There are few, if any, safe havens these days among emerging markets ETFs and funds tracking India are no exception. Put simply, India, Asia’s third-largest economy, is currently a good new/bad news proposition for investors, but the market’s reputation for volatility is giving investors pause about embracing what was once an emerging markets darling.

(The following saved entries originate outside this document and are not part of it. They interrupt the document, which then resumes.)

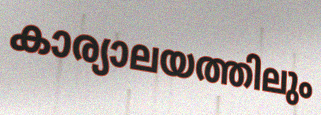
കാര്യാലയത്തിലുംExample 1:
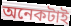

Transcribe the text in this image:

অনেকটাই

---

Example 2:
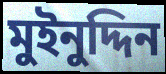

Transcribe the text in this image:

মুইনুদ্দিন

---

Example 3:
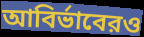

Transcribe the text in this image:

আবির্ভাবেরও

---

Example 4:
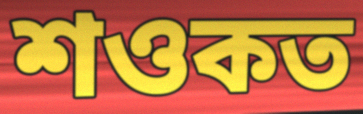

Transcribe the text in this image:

শওকত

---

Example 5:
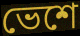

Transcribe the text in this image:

ভেশে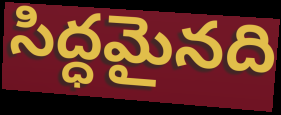
సిద్ధమైనది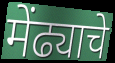
मेंढ्याचे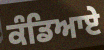
ਕੰਡਿਆਏ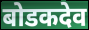
बोडकदेव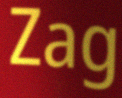
Zag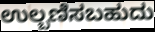
ಉಲ್ಬಣಿಸಬಹುದುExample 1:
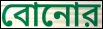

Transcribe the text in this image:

বোনোর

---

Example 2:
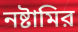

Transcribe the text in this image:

নষ্টামির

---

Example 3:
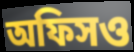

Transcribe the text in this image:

অফিসও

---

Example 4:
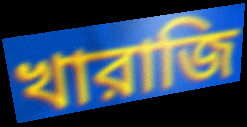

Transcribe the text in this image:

খারাজি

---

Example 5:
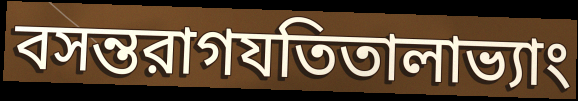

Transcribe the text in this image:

বসন্তরাগযতিতালাভ্যাং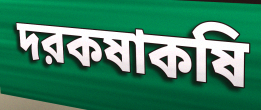
দরকষাকষি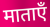
माताएँ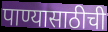
पाण्यासाठीचीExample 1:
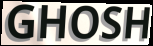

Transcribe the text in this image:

GHOSH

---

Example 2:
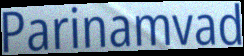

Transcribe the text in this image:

Parinamvad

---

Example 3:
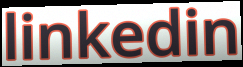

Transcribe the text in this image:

linkedin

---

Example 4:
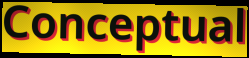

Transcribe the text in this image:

Conceptual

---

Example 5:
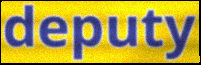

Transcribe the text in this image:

deputyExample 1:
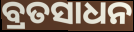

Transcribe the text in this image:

ବ୍ରତସାଧନ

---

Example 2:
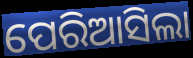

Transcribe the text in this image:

ପେରିଆସିଲା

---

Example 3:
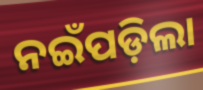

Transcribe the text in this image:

ନଇଁପଡ଼ିଲା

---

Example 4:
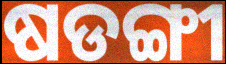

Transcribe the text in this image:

ଷଡଙ୍ଗୀ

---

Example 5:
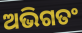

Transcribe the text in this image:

ଅଭିଗତଂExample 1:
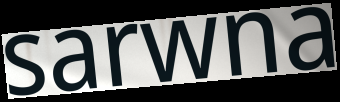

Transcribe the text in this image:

sarwna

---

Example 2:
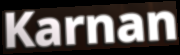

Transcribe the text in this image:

Karnan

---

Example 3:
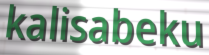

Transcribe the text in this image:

kalisabeku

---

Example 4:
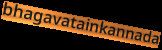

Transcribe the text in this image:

bhagavatainkannada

Return statistics are just one way of highlighting the split decision investors face when it comes to India ETFs. Over the past month, the WisdomTree India Earnings ETF (EPI) , the largest India ETF, is down 11.8%. That is worse than the comparable China and Russia ETFs, but not as bad as the iShares MSCI Brazil Index Fund (EWZ) , which is off 13%. [Fed Talk Slams Single-Country ETFs]
On the good news front, India’s wholesale price index rose 4.7% year-over-year in May down from a 4.89% increase in April. The May reading was the lowest in nearly four years, undoubtedly good news for an economy that has been wracked by inflation for several years. That inflation report, at least in theory, should have bolstered EPI and rivals such as the iShares S&P India Nifty 50 Index Fund (INDY) .
That has not been the case because the plunging rupee is weighing on Indian stocks and ETFs. Last week, the rupee touched a record low against the dollar, forcing the Reserve Bank of India to intervene in the foreign currency market to stem the currency’s tumble. Weak currencies are believed to benefit export-dependent emerging markets, but dwindling rupee power is not good for India, which imports most of its energy needs. [Rupee's Plunge Could Affect These ETFs]
The weak rupee also prevented RBI from lowering interest rates at its meeting Monday, disappointing markets in the process falling three rate reductions at the previous three meetings. India’s benchmark interest rate is now 7.25%.